I completely ignore the editor side of me to compulsively fix typos and instead, allow run-on sentences to take over as if periods and commas don’t exist. I let all of the ideas and mistakes flow. 


It took me a long time to reach this point. I remember the early days when I’d write for clients and then immediately edit everything. I was overwhelmed with the amount of work so I’d force myself to write an entire article from draft to final. I realized 8 hours had gone by and felt intense fatigue from… oh I don’t know, that my brain was melting? 

Now, I write “uselessly” and after it’s all out, I take a break. Sidenote—if ever there was an unspoken rule for a writer, or for any job that requires intense focus, it’s to step away. Some of my writer friends take extended breaks for a month or two, just to distance themselves from the project. Then when they return, they experience it with fresh eyes. I have yet to try this, but it’s on my radar. 

For client work, I experience newfound clarity when I don’t look at the draft for at least a day or two. I’m able to formulate different angles and questions to explore, which ultimately, better shapes the argument. 

Pick out the ideas and delete what isn’t central

When I return to my computer, I jump into the second round. I like this part because, with a refreshed brain, it’s so easy to delete what isn’t necessary. I still have the habit of being way too attached to what I write. In that case, I create a separate document and save the unwanted copy in there. Mostly, I never look at it again. 

This second round helps me figure out what is central. I identify the main idea and supporting statements. Then, I string them together and remove anything that doesn’t support the central idea. 

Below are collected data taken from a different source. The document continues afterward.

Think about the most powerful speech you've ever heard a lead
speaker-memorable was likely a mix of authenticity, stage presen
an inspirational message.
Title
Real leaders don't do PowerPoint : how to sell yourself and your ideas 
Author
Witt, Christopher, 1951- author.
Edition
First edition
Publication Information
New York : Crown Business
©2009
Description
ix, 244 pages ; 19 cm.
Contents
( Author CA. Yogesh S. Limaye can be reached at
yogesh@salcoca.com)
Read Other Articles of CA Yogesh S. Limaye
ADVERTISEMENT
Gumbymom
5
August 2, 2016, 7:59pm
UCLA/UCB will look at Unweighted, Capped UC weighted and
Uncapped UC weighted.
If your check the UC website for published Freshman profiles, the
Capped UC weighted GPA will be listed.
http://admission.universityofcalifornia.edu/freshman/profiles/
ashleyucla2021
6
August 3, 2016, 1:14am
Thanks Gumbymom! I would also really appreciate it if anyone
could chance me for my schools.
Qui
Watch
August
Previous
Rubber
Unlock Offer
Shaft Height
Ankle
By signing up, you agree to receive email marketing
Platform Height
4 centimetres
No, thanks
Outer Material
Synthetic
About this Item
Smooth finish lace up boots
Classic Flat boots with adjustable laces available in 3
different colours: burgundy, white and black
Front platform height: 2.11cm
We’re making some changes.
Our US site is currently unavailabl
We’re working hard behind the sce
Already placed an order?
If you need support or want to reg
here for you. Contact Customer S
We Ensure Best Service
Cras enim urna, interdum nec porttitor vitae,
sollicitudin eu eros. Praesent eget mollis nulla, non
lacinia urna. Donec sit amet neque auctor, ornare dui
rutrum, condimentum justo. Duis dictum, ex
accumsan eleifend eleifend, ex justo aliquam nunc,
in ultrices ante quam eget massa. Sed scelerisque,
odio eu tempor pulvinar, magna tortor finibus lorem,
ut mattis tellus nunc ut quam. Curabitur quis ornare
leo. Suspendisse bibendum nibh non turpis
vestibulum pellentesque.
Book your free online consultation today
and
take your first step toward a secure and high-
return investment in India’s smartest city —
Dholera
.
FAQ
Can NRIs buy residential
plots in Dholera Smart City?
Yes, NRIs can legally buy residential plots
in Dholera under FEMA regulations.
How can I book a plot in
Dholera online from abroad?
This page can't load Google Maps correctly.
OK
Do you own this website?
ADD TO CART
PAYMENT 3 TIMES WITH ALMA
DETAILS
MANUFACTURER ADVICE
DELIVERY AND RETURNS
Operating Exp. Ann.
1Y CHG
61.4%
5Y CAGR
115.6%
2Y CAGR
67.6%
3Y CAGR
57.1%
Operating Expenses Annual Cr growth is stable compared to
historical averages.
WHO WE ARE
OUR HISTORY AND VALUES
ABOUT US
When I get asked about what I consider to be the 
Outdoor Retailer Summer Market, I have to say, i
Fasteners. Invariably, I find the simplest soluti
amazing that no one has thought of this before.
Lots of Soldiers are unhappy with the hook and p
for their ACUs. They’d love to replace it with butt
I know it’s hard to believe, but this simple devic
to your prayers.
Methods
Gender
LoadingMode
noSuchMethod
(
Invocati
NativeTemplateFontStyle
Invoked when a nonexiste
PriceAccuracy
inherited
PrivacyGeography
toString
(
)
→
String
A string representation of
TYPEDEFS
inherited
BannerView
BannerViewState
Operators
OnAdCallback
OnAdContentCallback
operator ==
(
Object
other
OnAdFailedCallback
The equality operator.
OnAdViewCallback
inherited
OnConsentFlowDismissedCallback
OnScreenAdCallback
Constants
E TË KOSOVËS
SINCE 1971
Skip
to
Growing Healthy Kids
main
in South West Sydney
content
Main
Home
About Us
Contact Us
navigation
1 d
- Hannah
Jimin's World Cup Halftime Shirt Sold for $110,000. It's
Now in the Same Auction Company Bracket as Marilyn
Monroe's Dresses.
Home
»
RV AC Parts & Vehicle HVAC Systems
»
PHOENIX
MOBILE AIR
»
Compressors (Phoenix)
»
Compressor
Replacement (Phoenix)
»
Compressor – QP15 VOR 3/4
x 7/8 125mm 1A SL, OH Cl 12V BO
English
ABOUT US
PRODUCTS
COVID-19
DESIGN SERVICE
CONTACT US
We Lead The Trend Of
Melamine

  • If you write for your job or for clients, try this process out and see if it helps you better identify the main argument. These types of articles are most likely laid out as a problem/solution. 
  • I also use this method for writing parts of my memoir that feel hazy. I start with what the scene is all about and why it’s meaningful.
  • Or maybe you’re not a writer but want to figure out what goals you want to accomplish in 2023. Write down all of the memorable moments you experienced in 2022 (don’t forget the “whys”) and see what stands out to you.